A "Thank You" note

Dear Nice Lady in Target,

I just wanted to thank you for being so incredibly sweet to me in "the happiest place on earth," AKA Target!  Not only did you compliment me on my taste in cardigans (one must always go with fushia), you kindly said to me, "Don't worry.  I'm not going to judge you," when I let my son, Cam, wander around the pharmacy aisles WITHOUT shoes on!

You see, I had to fill a prescription in a hurry.  I dashed in to that glorious store with my little man in tow, bouncing merrily on my hip.  I had every intention of making my trip a quick one, and in my lightening-fast, whirlwind-like speed, I neglected to notice that Cam was my "shoeless wonder."  Unfortunately, I realized this too late--after I had bypassed the red shopping carts at the front of the store, and had decided I wouldn't need one.  Oops.  And I was already in line with you.

I'm sure you noticed how fussy and squirmy that adorable boy was on my hip.  I'm sure you noticed I was failing miserably at trying to juggle a wallet, a set of keys, a chubby baby, and a big (but gorgeous) purse at the same time.  My little man was dying to leap out of my arms, land firmly on the ground, and take off running (or rather, waddling rapidly) through the vitamins.  He wanted to be free of my clutches.  I could see it in his eyes.

"No way," I thought to myself, as I caught Cam in the middle of a botched swan dive, "No way am I putting him down in his WHITE socks.  What will everyone think?  Will they question what kind of mother I am?"

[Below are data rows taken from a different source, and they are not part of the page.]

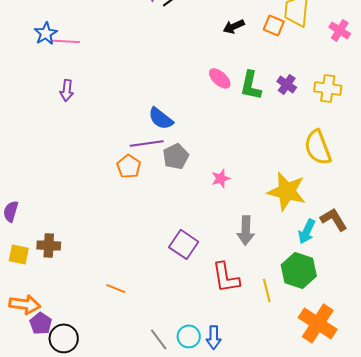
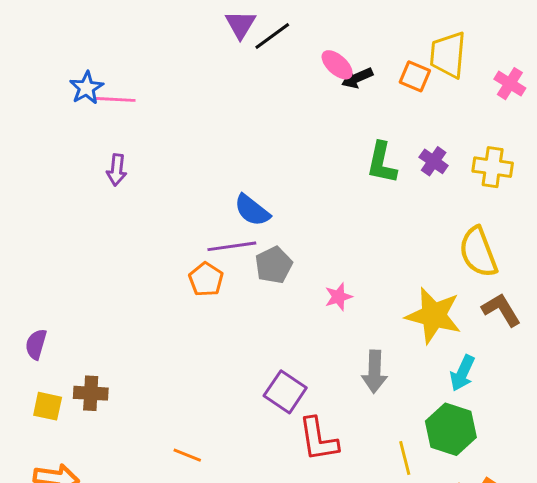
pink ellipse: (220, 78) -> (337, 65), moved
brown L-shape: (334, 219) -> (501, 310), moved
red L-shape: (226, 277) -> (318, 439), moved

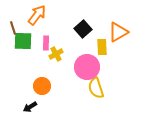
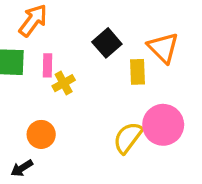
orange triangle: (118, 32) -> (163, 48), turned -45
pink circle: (87, 67) -> (163, 125), moved
yellow semicircle: (96, 88) -> (128, 138), turned 55

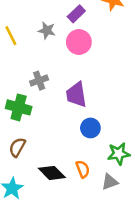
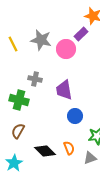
purple rectangle: (76, 14) -> (81, 34), moved
gray star: (47, 30) -> (41, 40), size x1.5
gray cross: (39, 81) -> (35, 79), turned 32

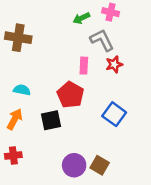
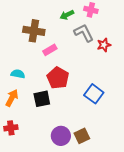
brown cross: (18, 38) -> (34, 31), moved
red star: (114, 64) -> (104, 45), moved
pink rectangle: (84, 66) -> (50, 50), moved, turned 56
brown square: (100, 165) -> (82, 136), turned 35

At this point, I could feel my upper lip starting to perspire.  I've learned the joys (insert sarcasm) of "stress sweating" since becoming a mama, and it ain't fun!  Cam--throwing a tantrum in my arms-- was making my transaction with the pharmacist extremely difficult.  But, "Nice Lady in Target," you smiled so warmly at me I felt my heart melt in my chest, like buttah on toast!

In utter frustration and exhaustion, I plopped my little man down and let him wander around in his socks.  I watched his joyful glee, and had to admit he was pretty darling--squealing and babbling--among the shelves stocked with humidifiers.  As I picked up my prescription and turned to leave, I saw you watching Cam toddle around.  I smiled sheepishly at you and said, "Ugh!  That makes me look like a terrible mother; letting him walk around like that, without shoes on!"  Your quiet giggling turned to happy laughter, and you said, "Oh Honey!  Don't worry so much!  We've all been there...and you can wash the socks."

Thank you for your compassion and good nature, "Nice Lady in Target."  I suppose you'll never really know how grateful I am for your kindness.  Or for Tide laundry detergent.

Most sincerely,
Mama Leisha


  1. I, too, love both Tide and Target, and I hope to encounter more women like your "Nice Lady in Target" than not as I forge on into the insanity of motherhood.

  2. It always feels like everyone out in public is judging our mothering skills. But I am pretty sure most of them, the women anyway, are just empathizing. And if not, its not like you will see those strangers again. Let them think what they want. Glad you got a nice one!